[Sogogi= beef, Miyuk: dried Korean seaweed, Guk: soup]
Miyuk-guk (미역국) is a classic Korean soup made of seaweed. You can make this soup with a variety of ingredients such as beef, mussels, clams or even sea urchin.
Traditionally, it is a “birthday soup” because it is the first meal given to women who have just given birth. Customarily, many have this dish for consecutive weeks after birth. Miyuk–guk is full of calcium and iodine, which helps the recovery of new mothers but is also full of nutrition for children and the elderly. Today, I will introduce you to the most common and basic miyuk-guk, which is made with beef.
One of the funniest memories I have about miyuk-guk happened about four years ago, when my best friend from high school, K, was visiting from Seoul. Around lunch time, I offered to cook and asked her what she wanted. Her reply was, “let’s just have a simple lunch with jaeuk-bokkeum* and miyuk-guk (간단하게 제육볶음이랑 미역국 먹자).” I just gave her a blank stare for a few seconds and snapped, “That’s not a simple lunch. We’ll have just miyuk–guk instead.” K was single and did not have much cooking experience at that time and probably didn’t realize it was going to take me more than two hours to cook both dishes.
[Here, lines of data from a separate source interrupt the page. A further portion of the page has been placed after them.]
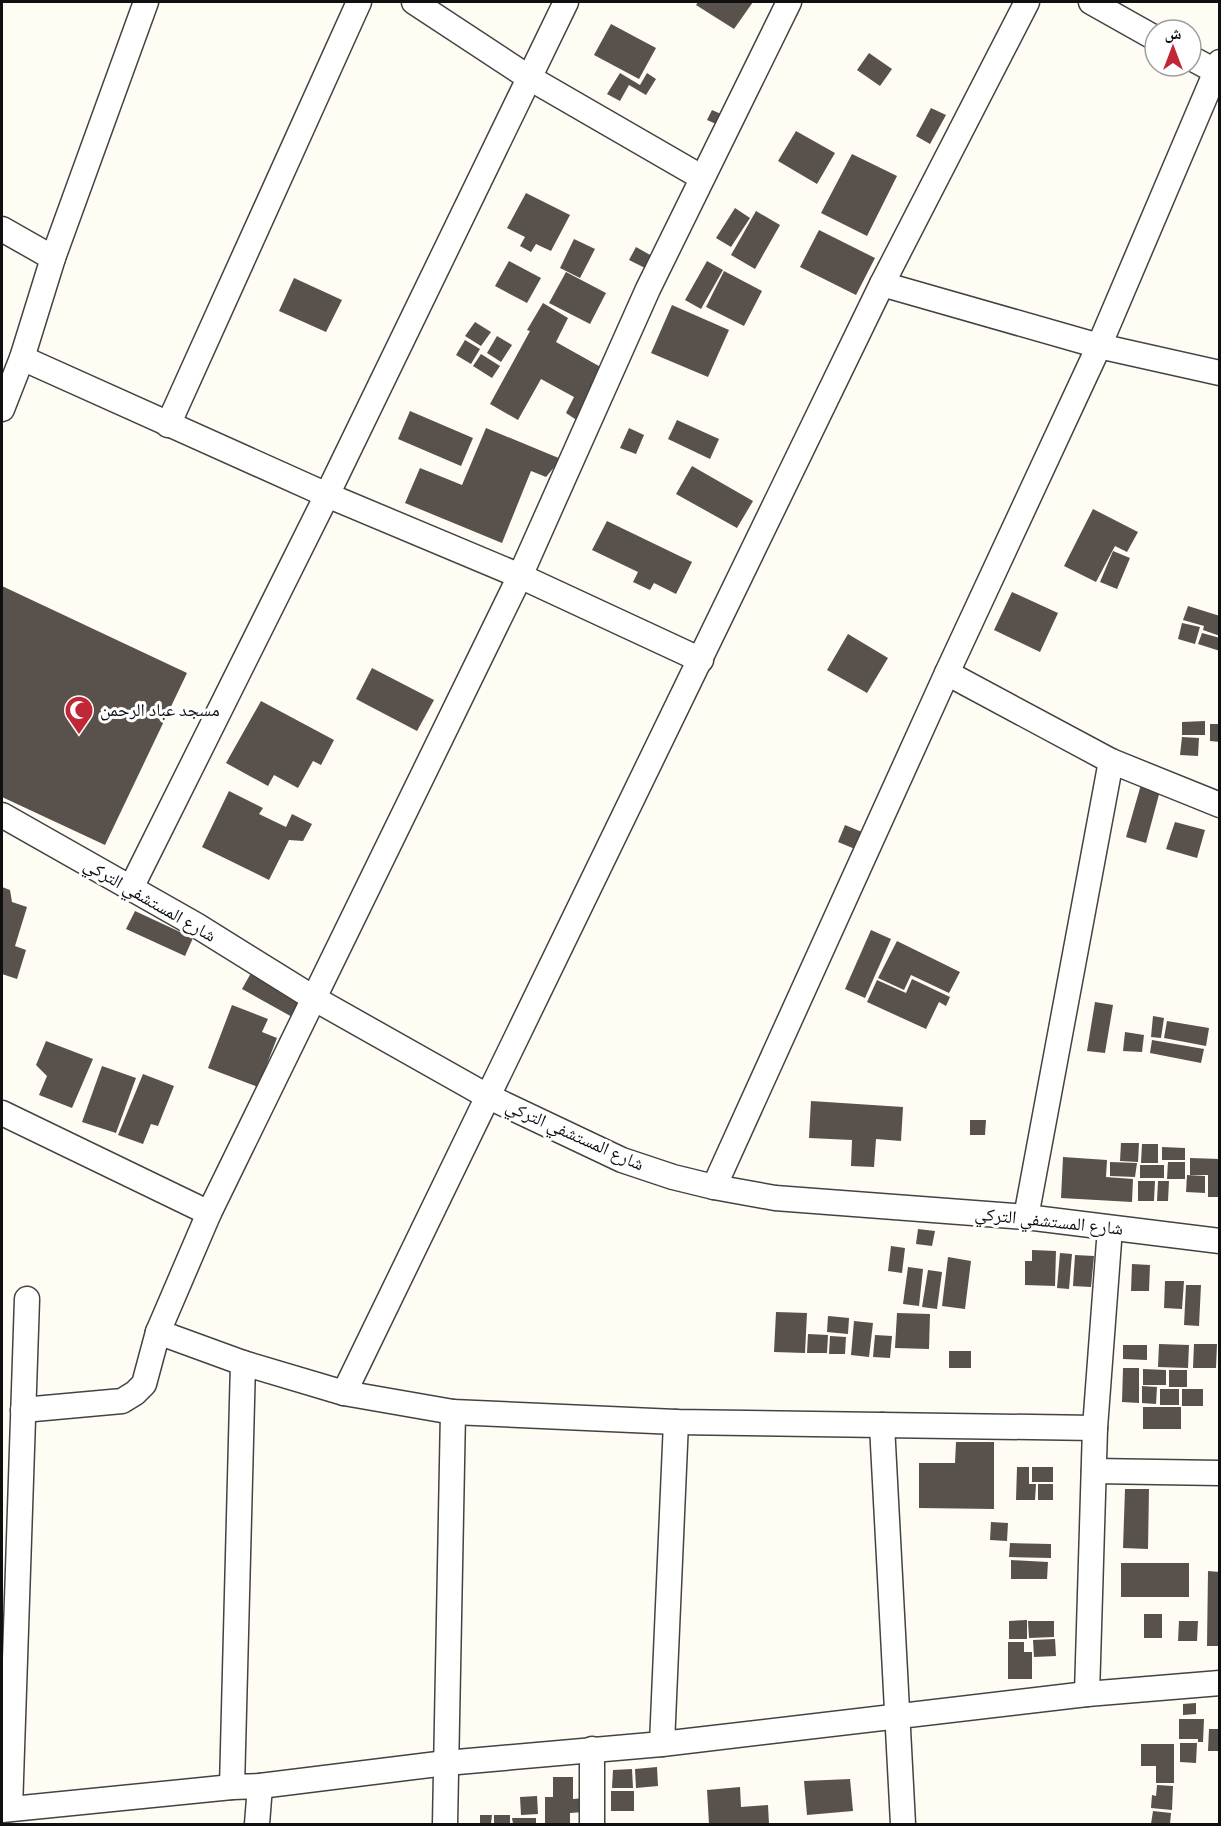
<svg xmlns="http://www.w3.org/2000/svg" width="1221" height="1826" font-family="Georgia,'Noto Naskh Arabic',serif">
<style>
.building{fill:#59514c}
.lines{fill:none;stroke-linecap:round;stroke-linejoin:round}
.minor-casing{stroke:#434343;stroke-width:27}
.minor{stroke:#fff;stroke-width:24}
.labels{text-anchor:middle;stroke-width:6;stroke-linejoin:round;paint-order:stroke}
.poi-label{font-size:18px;fill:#101010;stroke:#fff;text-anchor:start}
.street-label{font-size:18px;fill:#101010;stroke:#fff}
</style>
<rect width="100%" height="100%" fill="#fffcf4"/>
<g class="building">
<polygon points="698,2 753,2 734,29 696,5"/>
<polygon points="611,24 656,48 639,79 594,55"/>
<polygon points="869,53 892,69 880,86 857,70"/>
<polygon points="620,73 640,85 647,73 656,79 646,95 629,85 620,101 607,94"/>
<polygon points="931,108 946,115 930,144 916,136"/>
<polygon points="712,110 721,114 716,124 707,120"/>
<polygon points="796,131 835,153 817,184 778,161"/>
<polygon points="852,154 897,176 867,236 821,213"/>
<polygon points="526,193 570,215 551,251 536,244 531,252 520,246 525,237 507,228"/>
<polygon points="735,208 750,218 731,247 716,238"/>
<polygon points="756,211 780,225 755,269 731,255"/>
<polygon points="819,230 875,258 856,295 800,267"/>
<polygon points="574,239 595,249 580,278 560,268"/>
<polygon points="636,247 652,256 645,268 629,260"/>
<polygon points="509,261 541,278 527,303 495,286"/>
<polygon points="707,261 723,270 701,309 685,300"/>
<polygon points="724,271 762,291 744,326 706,307"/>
<polygon points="566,272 606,293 590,324 549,303"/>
<polygon points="294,278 342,300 326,332 279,311"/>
<polygon points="543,303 568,318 556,342 606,370 578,421 566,413 574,397 541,379 518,420 490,404 530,331 527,330"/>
<polygon points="672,305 729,330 708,377 651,353"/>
<polygon points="475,322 491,332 481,346 465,336"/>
<polygon points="497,336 512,345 501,362 487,353"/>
<polygon points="465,340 480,349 471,364 456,355"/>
<polygon points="481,354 500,366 492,378 473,366"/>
<polygon points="410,411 473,438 461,466 398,439"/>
<polygon points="677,420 719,439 710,459 668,439"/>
<polygon points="486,428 561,459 546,477 531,471 502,543 405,503 420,468 462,485"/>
<polygon points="629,428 644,435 636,454 620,448"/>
<polygon points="692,466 753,501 737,528 676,494"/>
<polygon points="1093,509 1138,532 1127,552 1115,546 1096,582 1064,566"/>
<polygon points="607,521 692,562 676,594 654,583 650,590 633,582 638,572 592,550"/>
<polygon points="1113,551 1130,558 1117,589 1100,582"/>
<polygon points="2,586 187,673 105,845 2,797"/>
<polygon points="1012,592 1058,613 1040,652 994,630"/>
<polygon points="1188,606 1220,616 1220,636 1203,630 1204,626 1183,620"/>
<polygon points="1182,623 1200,627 1195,644 1178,639"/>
<polygon points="1202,633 1220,638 1220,651 1198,644"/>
<polygon points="848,634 888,658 867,693 827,670"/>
<polygon points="372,668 434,700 417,731 356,699"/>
<polygon points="261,701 334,740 321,765 313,761 298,788 274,775 268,786 226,763"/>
<polygon points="1205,721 1205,735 1182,735 1182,722"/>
<polygon points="1210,724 1220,724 1220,742 1210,741"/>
<polygon points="1182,737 1199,738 1198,756 1180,755"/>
<polygon points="1142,781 1161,787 1146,843 1126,837"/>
<polygon points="229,791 263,808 259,814 286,827 292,814 312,824 303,841 289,840 269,880 202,847"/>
<polygon points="1175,822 1205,830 1197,858 1166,849"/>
<polygon points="845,825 862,832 855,849 838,842"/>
<polygon points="2,887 10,890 12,902 27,907 15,946 26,950 17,979 2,974"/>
<polygon points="135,911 193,938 185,956 126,929"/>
<polygon points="871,930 891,939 865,998 845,989"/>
<polygon points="897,941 960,972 949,993 911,975 904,990 878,978"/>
<polygon points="251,973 303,1001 294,1018 242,989"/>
<polygon points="912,979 950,997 946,1006 939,1002 926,1029 867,1002 877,980 906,993"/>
<polygon points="1095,1002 1113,1005 1105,1053 1087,1051"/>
<polygon points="232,1005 268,1019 262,1032 277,1038 258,1087 208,1068"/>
<polygon points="1153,1016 1164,1018 1161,1038 1151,1037"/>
<polygon points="1167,1021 1209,1028 1206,1046 1164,1038"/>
<polygon points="1125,1032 1144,1035 1142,1052 1123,1051"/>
<polygon points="1152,1040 1204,1049 1201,1063 1150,1053"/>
<polygon points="46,1041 93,1059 72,1108 39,1095 47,1076 36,1065"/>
<polygon points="102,1066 136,1078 116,1133 82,1122"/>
<polygon points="143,1074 174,1086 158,1126 151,1124 143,1144 118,1135"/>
<polygon points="811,1101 903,1107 901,1141 876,1139 874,1167 851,1166 852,1140 809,1138"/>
<polygon points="970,1120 986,1120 985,1135 970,1135"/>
<polygon points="1121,1143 1139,1143 1138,1162 1120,1161"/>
<polygon points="1142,1144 1158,1144 1158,1163 1141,1163"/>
<polygon points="1162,1147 1185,1148 1185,1160 1162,1160"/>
<polygon points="1063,1157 1107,1160 1106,1177 1133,1179 1132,1202 1061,1198"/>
<polygon points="1190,1158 1220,1159 1220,1197 1208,1197 1208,1175 1190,1175"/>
<polygon points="1110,1162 1137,1163 1135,1177 1110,1176"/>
<polygon points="1168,1162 1185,1162 1185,1179 1167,1179"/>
<rect x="1140" y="1165" width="24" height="13"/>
<polygon points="1187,1175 1205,1176 1205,1193 1186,1192"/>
<polygon points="1138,1181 1155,1181 1154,1201 1138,1201"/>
<polygon points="1158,1181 1169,1181 1168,1201 1157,1201"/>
<polygon points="918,1229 935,1231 932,1246 916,1244"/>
<polygon points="891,1246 905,1248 902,1273 888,1271"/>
<polygon points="1032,1250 1056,1251 1055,1286 1025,1285 1025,1261 1032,1261"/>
<polygon points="1060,1253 1072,1254 1069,1289 1057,1288"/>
<polygon points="1075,1255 1094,1256 1091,1287 1073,1286"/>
<polygon points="948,1257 971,1261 965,1309 942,1306"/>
<polygon points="1132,1264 1150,1265 1149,1291 1131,1291"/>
<polygon points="908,1267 923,1269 919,1306 903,1304"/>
<polygon points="928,1270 942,1272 937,1309 922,1307"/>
<polygon points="1165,1281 1184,1281 1182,1309 1164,1308"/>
<polygon points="1186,1285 1201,1285 1199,1326 1184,1325"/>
<polygon points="776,1312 807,1313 805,1353 774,1352"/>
<polygon points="897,1313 930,1314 929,1349 895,1348"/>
<polygon points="828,1316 849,1318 848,1334 827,1332"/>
<polygon points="854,1321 873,1323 869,1357 851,1355"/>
<polygon points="808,1334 828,1335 827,1353 807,1353"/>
<polygon points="875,1335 892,1336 890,1358 873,1357"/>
<polygon points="830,1336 846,1337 845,1354 829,1354"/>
<polygon points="1159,1344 1189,1345 1188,1368 1158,1367"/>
<polygon points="1194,1344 1217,1344 1216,1368 1193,1368"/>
<polygon points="1123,1345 1147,1345 1147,1360 1123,1359"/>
<rect x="949" y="1351" width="22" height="17"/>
<polygon points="1123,1368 1139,1368 1139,1403 1122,1402"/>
<polygon points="1143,1369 1166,1370 1166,1385 1143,1385"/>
<rect x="1169" y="1370" width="18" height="17"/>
<polygon points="1142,1386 1157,1387 1156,1404 1142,1403"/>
<rect x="1160" y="1389" width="19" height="16"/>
<rect x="1182" y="1389" width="21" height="17"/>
<rect x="1143" y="1407" width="38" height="22"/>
<polygon points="956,1442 994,1442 994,1509 919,1508 919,1463 955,1463"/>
<polygon points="1017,1467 1029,1467 1029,1484 1036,1484 1035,1500 1016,1500"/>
<rect x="1032" y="1467" width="21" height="15"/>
<rect x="1038" y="1484" width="15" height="16"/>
<polygon points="1125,1489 1149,1489 1148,1549 1123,1548"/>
<polygon points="991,1522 1008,1523 1007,1541 990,1540"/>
<polygon points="1010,1543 1051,1544 1051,1558 1009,1557"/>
<polygon points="1011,1560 1048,1562 1047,1579 1011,1579"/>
<rect x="1121" y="1563" width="68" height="34"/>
<polygon points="1208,1571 1220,1572 1220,1646 1207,1646"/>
<rect x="1144" y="1614" width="18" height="24"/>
<polygon points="1027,1620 1027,1639 1009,1639 1009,1621"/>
<polygon points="1028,1621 1054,1621 1054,1637 1029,1638"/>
<polygon points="1179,1621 1198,1621 1197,1641 1178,1641"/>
<polygon points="1055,1639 1056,1656 1034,1657 1033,1640"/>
<polygon points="1008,1642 1024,1642 1024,1652 1032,1652 1032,1679 1008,1679"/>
<polygon points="1196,1703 1196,1714 1183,1715 1183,1704"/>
<polygon points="1179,1719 1204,1719 1203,1742 1198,1742 1198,1739 1179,1739"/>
<polygon points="1209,1729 1220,1729 1220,1751 1208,1751"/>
<polygon points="1180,1743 1197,1743 1196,1763 1180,1762"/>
<polygon points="1141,1744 1174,1744 1174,1783 1156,1783 1156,1766 1141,1766"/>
<polygon points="657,1767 658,1786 636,1788 635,1769"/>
<polygon points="632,1769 633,1788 612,1788 613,1770"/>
<polygon points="553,1777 573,1777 573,1799 584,1798 584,1812 570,1813 570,1824 545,1824 545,1797 553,1797"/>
<polygon points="850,1779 853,1811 807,1815 804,1781"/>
<polygon points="1157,1785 1173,1786 1172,1810 1151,1808 1152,1795 1156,1796"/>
<polygon points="740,1787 741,1807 768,1805 769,1824 709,1824 707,1790"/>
<rect x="611" y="1791" width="23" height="20"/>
<polygon points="537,1796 538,1814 521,1815 520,1797"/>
<polygon points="1153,1811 1171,1813 1170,1824 1151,1824"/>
<polygon points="480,1815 492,1815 491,1824 480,1824"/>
<rect x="494" y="1815" width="16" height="9"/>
<polygon points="512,1818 536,1818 536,1824 513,1824"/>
</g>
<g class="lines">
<g class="minor-casing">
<g id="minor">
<polyline points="414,2 528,77 701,177"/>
<polyline points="1091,2 1155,38"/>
<polyline points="1191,58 1215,71"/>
<polyline points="2,229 53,258"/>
<polyline points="882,284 1099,346 1220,373"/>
<polyline points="22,358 327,495 520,576 701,660"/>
<polyline points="2,409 22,358 53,258 146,2"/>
<polyline points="168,425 359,2"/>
<polyline points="947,673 1111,761 1220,805"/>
<polyline points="2,815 196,925 315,999 487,1096 622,1160 673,1177 714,1187 775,1198 1026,1217 1220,1241"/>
<polyline points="131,888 327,495 566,2"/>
<polyline points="2,1113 209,1213"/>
<polyline points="714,1187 947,673 1099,346 1220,62"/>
<polyline points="1026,1217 1111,761"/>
<polyline points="158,1332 243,1363 344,1393 453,1412 676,1422 1095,1428"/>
<polyline points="344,1393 882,284 1027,2"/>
<polyline points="23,1410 122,1401 135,1393 144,1384 158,1332 209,1213 520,576 648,289 789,2"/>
<polyline points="882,1425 903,1824"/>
<polyline points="1094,1471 1220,1473"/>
<polyline points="1087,1694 1095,1428 1110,1228"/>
<polyline points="662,1744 676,1422"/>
<polyline points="232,1787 243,1363"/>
<polyline points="10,1809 27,1299"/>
<polyline points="2,1810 232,1787 260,1786 446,1763 662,1744 1087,1694 1220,1683"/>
<polyline points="257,1824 260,1786"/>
<polyline points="445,1824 453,1412"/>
<polyline points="592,1824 592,1749"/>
</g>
</g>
<use href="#minor" class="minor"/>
</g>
<defs>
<g id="mosque-pin" transform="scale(1.5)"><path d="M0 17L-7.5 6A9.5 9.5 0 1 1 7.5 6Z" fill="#c02838" stroke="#fff"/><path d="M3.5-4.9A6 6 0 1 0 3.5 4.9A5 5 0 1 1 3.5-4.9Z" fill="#fff"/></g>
</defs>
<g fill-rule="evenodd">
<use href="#mosque-pin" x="79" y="710"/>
</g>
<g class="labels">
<g class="poi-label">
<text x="100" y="716">مسجد عباد الرحمن</text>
</g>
<g class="street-label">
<text transform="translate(150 900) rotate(30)" y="6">شارع المستشفي التركي</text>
<text transform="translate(575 1135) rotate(24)" y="6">شارع المستشفي التركي</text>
<text transform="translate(1049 1221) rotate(6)" y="6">شارع المستشفي التركي</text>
</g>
</g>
<rect width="1221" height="1826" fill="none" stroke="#101010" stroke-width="6"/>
<g transform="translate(1173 48)"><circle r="28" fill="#ffffff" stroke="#9f9f9f" stroke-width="1.5"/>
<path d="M0-4.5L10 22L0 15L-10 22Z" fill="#c02838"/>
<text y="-9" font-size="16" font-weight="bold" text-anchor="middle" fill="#101010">ش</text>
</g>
</svg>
I, too, was obviously not as good of a cook since every dish took quite a while to make back then. Ever since then, I often serve jaeuk-bokkem and miyuk-guk together to my family, thinking of K.
Click below for more recipes with miyuk:
- About 1 ounce (30g) of dried miyuk (미역) or 2 cups of soaked miyuk
- About a fist full or 0.3 pounds (150g) of lean meat, such as brisket with the fat trimmed off
- 1 1/2 tablespoon of guk-ganjang (국간장)*
- 1/2 tablespoon of garlic, minced
- 1 teaspoon of sesame oil
- A pinch of black pepper
- 2 tablespoon of sesame oil
- About 6-7 cups of water
- 1 tablespoon of Asian fish sauce, preferably Korean myulchi-aekjut (멸치액젓) or kkanari-aekjust (까나리액젓)
- 1 hot red pepper, thinly julienned (optional)
- Soak the dried seaweed in a large bowl with plenty of water for at least 15 minutes. Keep in mind it will increase in volume 3-4 times.
- In the meantime, cut the beef in small bite size pieces and marinate with 1/2 tablespoon of guk-ganjang, 1/2 tablespoon of garlic, 1 teaspoon of sesame oil and a pinch of black pepper.
- Rinse the soaked seaweed with cold water 3 to 5 times until you can see no foam forming. Drain well by pressing the seaweed between your hands and cut into 1 to 2 inch pieces.
- Heat a medium size pot on medium-high heat. Drizzle about 2 tablespoon of sesame oil and sauté the marinated beef for a few minutes. Add the seaweed and sauté them with the beef for another 5-10 minutes until most of the moisture of the seaweed is gone but not dry.
- Pour water and add the guk-ganjang and fish sauce, a tablespoon each. Bring the soup to a boil, then to a simmer. Simmer the soup for at least 30 minutes.
- Taste and add more guk-ganjang or salt if needed. You can also add some julienned hot red peppers to add a slight kick.
- Serve with a side of rice.
*Jaeyuk-bokkeum (제육볶음) is a spicy pork dish, which is essentially osam-bulgogi made without the squid.
* Guk-ganjan (국간장) is also called joson-ganjang (조선간장), which literally means Korean soy sauce. The difference between Korean soy sauce and the soy sauce you see in sushi restaurants or the local supermarket is that Korean soy sauce is lighter in color and consistency but is slightly saltier. If you do not have guk-ganjang at home, simply use a little soy sauce and salt. I do, however, highly recommend purchasing one at a Korean supermarket because it is used in so many Korean dishes.